Summertime and Rebirth
Summer is finally here to remind us that the sun is always shining – even when we don’t see it!
Somedays, it is normal to feel like you still have to move mountains – and not finding the will, or like the hills on your path are way too steep and rocky. Changes take long sometimes, and I also wish it were different.
My disability process is still running after more than years now, and, somehow, I have it as a milestone to move on to my new me.
My mom tells me to look at nature to see God and listen to His lessons. The variety of animals with different skills, the beautiful sculpture of each flower, the length and order of the seasons, the discipline of the birds, the fact that after a long night, there is always a new day. All of that makes me think.

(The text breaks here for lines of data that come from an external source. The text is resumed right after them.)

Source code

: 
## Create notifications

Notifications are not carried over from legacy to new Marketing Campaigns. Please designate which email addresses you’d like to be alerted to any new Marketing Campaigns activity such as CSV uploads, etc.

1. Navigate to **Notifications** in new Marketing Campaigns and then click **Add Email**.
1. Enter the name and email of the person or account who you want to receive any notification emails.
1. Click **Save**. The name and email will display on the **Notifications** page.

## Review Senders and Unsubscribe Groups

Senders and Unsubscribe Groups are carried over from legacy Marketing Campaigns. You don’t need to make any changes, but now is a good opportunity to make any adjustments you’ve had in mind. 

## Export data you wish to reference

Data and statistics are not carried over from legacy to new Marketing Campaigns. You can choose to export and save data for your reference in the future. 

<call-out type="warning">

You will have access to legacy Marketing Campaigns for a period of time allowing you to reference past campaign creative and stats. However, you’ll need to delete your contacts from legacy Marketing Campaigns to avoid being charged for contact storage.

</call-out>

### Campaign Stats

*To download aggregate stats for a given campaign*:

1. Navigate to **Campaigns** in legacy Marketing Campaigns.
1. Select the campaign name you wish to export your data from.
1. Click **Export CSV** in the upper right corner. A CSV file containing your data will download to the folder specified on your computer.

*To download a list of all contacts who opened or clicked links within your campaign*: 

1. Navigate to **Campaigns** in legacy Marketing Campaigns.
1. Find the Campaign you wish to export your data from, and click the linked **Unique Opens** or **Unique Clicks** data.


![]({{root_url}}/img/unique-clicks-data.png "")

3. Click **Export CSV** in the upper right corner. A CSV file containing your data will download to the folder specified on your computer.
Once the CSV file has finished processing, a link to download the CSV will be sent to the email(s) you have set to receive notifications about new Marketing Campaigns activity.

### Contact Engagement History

I look at my backyard, and I see God’s different messages. The sun-loving deciduous trees shed their teeth during the wintertime and go to a semi-death state. I look at them and only see the trunk—no life, no green, no beauty during the cold season.
Are they teaching me a message of hope at the beginning of Spring, when tiny buds start to pop everywhere in a matter of weeks, and a dead tree becomes a piece of art, with new colors, different shapes, talking to the wind as the breeze touches their hair?
I want to be like them, but not always. I want to reborn, but not going through the self-reflection, inward, dead period every year because it’s painful and scary. But is it possible to skip this process and continue to grow? I am not sure.
It is now summertime here in Oregon, but I still feel my inner winter. I keep looking for the beauty and life of my bare trunk and getting more vital to hold the ground as big trees do.
One day at a time. One season at a time. Patience is the essence. I am not there yet. How are you?